→ EXERCISE INSTRUCTIONS
Show every line in the records below that contains the word "Гарантия".

(Saved data entries)

==========

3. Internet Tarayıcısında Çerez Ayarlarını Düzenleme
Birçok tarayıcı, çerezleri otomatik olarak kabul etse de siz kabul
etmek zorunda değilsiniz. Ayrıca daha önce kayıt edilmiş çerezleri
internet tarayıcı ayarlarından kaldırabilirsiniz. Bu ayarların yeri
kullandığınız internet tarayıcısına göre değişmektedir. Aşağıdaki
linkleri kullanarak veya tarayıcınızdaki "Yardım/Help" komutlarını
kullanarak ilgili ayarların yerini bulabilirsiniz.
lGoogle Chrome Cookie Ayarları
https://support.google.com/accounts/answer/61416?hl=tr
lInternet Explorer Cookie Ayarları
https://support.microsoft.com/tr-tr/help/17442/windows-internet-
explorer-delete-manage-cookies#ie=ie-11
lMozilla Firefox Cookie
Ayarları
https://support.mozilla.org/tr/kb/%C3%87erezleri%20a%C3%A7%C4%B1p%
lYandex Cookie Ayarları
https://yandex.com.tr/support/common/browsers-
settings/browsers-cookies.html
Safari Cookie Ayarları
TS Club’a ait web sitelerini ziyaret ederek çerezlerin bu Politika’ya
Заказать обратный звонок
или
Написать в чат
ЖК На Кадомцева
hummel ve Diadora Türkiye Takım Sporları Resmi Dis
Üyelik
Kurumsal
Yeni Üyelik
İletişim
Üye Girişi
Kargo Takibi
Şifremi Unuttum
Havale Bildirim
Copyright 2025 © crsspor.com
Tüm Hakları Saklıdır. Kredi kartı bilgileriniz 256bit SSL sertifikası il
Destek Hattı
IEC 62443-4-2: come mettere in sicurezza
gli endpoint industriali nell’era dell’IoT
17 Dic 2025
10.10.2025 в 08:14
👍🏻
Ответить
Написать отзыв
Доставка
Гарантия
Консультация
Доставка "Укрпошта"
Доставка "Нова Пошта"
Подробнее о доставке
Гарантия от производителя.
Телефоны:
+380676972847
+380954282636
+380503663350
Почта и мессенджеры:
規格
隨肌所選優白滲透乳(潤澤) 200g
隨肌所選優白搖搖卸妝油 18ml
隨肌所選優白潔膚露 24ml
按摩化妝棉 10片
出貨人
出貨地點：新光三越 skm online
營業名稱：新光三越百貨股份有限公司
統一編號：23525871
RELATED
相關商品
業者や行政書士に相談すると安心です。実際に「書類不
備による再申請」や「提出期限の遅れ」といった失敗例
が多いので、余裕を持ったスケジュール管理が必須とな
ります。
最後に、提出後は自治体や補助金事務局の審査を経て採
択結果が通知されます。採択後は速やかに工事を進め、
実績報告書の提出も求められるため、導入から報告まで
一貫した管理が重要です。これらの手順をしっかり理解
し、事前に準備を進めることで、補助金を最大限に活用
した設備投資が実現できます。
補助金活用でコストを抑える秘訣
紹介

==========

→ TASK RESULT
Гарантия
Гарантия от производителя.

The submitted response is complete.